From the destruction of Thebes by Alexander in 335 B.C., to the Lamian War after his death, the policy of Athens neither was nor could be conducted by Demosthenes. But condemned as he was to comparative inefficacy, he yet rendered material service to Athens, in the Harpalian affair of 324 B.C. If, instead of opposing the alliance of the city with Harpalus, he had supported it as warmly as Hyperides, the exaggerated promises of the exile might probably have prevailed, and war would have been declared against Alexander. The Lamian War was not of his original suggestion, since he was in exile at its commencement. But he threw himself into it with unreserved ardour, and was greatly instrumental in procuring the large number of adhesions with it obtained from so many Grecian states. In spite of its disastrous result, it was, like the battle of Chæronea, a glorious effort for the recovery of Grecian liberty, undertaken under circumstances which promised a fair chance of success. There was no excessive rashness in calculating on distractions in the empire left by Alexander; on mutual hostility among the principal officers and on the probability of having only to make head against Antipater and Macedonia, with little or no reinforcement from Asia. Disastrous as the enterprise ultimately proved, yet the risk was one fairly worth incurring, with so noble an object at stake; and could the war have been protracted another year, its termination would probably have been very different. We shall see this presently when we come to follow Asiatic events. After a catastrophe so ruinous, extinguishing free speech in Greece, and dispersing the Athenian demos to distant lands, Demosthenes himself could hardly have desired, at the age of sixty-two, to prolong his existence as a fugitive beyond sea.

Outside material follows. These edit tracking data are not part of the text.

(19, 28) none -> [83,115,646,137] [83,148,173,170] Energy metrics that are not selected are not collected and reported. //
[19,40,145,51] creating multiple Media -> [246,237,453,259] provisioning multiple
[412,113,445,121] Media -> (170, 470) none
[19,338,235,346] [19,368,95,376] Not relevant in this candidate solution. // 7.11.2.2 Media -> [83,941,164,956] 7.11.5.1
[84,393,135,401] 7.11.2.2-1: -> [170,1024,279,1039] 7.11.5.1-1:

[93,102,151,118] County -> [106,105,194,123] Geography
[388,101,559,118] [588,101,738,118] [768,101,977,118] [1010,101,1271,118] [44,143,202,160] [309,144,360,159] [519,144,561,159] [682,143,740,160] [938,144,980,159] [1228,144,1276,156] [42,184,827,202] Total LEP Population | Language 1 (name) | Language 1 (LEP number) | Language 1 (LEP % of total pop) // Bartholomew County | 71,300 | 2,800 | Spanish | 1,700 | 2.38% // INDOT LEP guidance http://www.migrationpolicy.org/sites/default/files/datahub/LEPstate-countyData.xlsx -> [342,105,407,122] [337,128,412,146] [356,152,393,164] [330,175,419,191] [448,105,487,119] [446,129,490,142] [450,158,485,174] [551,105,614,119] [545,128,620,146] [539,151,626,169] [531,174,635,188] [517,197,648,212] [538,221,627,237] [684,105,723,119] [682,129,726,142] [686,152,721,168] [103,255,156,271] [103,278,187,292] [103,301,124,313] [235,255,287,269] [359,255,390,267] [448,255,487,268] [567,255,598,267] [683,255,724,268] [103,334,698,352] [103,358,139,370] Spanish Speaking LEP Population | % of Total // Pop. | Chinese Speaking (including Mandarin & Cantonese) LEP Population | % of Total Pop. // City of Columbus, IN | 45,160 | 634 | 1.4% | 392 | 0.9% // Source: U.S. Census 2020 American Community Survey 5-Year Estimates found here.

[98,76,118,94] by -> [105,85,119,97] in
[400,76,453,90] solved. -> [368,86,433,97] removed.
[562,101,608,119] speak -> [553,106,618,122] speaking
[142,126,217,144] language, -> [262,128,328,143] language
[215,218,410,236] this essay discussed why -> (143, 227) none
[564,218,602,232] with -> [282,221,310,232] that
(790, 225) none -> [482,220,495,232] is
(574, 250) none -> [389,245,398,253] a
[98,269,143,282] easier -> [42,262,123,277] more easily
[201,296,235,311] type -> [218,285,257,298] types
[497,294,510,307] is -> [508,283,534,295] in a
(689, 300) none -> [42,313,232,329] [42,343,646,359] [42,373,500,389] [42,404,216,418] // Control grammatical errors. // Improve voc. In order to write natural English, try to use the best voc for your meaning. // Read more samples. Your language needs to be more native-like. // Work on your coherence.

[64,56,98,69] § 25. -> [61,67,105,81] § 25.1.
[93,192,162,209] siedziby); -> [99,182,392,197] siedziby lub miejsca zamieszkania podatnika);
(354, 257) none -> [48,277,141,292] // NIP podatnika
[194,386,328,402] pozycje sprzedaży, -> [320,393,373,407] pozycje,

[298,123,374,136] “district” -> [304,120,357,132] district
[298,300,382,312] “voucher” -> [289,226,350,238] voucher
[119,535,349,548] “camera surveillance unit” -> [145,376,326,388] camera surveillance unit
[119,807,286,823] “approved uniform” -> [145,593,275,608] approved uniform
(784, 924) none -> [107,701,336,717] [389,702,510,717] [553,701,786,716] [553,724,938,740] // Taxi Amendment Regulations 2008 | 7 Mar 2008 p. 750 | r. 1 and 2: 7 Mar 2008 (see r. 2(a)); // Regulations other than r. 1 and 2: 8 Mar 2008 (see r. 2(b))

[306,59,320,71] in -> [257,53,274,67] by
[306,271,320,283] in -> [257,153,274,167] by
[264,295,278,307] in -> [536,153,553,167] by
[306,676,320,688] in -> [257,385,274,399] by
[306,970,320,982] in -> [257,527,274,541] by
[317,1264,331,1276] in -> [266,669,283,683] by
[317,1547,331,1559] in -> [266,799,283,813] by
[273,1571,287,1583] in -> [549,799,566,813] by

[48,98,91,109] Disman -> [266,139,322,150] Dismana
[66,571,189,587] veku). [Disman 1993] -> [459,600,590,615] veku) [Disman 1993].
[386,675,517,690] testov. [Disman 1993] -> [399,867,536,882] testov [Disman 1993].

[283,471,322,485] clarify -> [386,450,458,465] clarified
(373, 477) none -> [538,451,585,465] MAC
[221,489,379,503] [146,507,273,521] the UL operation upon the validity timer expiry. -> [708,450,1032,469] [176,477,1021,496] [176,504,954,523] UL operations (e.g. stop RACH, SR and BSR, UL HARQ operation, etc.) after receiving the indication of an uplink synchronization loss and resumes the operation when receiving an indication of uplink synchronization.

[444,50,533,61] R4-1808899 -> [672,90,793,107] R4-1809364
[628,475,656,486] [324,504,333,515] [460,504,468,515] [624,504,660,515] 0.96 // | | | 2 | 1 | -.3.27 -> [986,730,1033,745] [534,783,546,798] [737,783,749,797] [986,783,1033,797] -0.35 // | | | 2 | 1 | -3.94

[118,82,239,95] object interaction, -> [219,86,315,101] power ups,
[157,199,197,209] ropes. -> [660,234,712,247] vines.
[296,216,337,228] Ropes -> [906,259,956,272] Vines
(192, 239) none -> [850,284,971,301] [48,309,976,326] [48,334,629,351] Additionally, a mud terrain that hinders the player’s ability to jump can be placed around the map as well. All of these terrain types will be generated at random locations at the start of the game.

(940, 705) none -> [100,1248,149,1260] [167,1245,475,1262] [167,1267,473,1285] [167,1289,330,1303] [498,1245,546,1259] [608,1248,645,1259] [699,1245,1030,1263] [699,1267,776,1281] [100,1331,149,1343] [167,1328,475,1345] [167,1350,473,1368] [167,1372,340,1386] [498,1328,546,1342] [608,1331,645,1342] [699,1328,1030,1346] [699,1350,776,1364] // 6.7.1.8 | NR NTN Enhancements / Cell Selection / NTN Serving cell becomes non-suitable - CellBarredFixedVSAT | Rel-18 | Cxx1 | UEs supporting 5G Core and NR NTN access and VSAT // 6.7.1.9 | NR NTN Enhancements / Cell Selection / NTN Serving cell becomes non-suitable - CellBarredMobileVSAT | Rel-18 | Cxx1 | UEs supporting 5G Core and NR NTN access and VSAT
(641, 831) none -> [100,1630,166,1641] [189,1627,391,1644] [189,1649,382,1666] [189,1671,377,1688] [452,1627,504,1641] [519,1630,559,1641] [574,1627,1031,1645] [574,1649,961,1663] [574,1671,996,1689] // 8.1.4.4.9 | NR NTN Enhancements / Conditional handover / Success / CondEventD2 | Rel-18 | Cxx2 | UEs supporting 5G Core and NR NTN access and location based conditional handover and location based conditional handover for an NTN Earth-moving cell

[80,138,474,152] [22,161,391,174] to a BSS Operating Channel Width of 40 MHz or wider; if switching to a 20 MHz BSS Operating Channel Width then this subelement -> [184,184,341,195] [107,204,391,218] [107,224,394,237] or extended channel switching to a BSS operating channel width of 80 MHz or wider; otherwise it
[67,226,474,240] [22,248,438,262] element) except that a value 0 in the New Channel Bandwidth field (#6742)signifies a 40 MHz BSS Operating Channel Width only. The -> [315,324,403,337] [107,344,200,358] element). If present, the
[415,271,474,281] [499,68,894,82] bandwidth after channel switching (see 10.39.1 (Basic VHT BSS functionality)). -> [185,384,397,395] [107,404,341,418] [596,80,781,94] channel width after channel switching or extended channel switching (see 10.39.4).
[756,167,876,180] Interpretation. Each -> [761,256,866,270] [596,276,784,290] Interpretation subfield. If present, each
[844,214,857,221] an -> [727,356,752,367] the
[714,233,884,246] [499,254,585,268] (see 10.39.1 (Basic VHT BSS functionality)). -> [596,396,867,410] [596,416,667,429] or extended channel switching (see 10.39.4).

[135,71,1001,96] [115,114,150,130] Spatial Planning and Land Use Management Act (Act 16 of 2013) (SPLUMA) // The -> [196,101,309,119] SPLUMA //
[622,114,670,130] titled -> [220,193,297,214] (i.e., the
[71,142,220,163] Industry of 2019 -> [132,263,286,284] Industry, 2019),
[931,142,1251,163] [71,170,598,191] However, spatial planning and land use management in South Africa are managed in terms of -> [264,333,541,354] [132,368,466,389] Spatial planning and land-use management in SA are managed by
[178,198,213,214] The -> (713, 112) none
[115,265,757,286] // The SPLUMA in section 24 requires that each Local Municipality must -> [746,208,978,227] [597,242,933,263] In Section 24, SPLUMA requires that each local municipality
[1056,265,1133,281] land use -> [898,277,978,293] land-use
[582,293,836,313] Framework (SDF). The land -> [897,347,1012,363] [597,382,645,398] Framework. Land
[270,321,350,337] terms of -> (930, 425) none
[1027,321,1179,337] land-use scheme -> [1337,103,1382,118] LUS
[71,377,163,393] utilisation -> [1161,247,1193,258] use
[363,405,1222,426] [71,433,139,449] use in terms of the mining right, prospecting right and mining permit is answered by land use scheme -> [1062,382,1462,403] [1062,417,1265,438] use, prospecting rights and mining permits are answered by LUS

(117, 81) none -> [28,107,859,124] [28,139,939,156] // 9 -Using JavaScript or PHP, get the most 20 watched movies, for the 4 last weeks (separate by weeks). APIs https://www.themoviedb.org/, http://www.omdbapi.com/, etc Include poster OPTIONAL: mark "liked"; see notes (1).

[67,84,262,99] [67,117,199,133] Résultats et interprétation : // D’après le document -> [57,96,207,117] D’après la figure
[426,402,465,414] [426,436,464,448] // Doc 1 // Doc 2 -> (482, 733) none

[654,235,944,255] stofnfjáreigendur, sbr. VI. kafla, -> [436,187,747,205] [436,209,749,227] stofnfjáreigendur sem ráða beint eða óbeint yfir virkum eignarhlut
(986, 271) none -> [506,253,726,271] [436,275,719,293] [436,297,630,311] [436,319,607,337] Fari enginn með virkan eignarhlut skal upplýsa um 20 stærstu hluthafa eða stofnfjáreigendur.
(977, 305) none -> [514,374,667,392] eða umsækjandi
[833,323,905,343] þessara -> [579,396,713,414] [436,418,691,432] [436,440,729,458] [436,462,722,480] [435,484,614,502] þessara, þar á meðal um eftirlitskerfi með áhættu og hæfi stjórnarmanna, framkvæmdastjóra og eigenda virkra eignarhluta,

Of the speeches which he composed for private litigants, occasionally also for himself, before the dicastery, and of the numerous stimulating and admonitory harangues on the public affairs of the moment, which he had addressed to his assembled countrymen, a few remain for the admiration of posterity. These harangues serve to us, not only as evidence of his unrivalled excellence as an orator, but as one of the chief sources from which we are enabled to appreciate the last phase of free Grecian life, as an acting and working reality.
ANTIPATER IN GREECE
[322-319 B.C.]
The death of Demosthenes, with its tragical circumstances, is on the whole less melancholy than the prolonged life of Phocion, as agent of Macedonian supremacy in a city half depopulated, where he had been born a free citizen, and which he had so long helped to administer as a free community. The dishonour of Phocion’s position must have been aggravated by the distress in Athens, arising both out of the violent deportation of one-half of its free citizens, and out of the compulsory return of the Athenian settlers from Samos—which island was now taken from Athens, after she had occupied it forty-three years, and restored to the Samian people and to their recalled exiles, by a rescript of Perdiccas in the name of Arrhidæus. Occupying this obnoxious elevation, Phocion exercised authority with his usual probity and mildness. Exerting himself to guard the citizens from being annoyed by disorders on the part of the garrison of Munychia, he kept up friendly intercourse with its commander Menyllus, though refusing all presents both from him and from Antipater.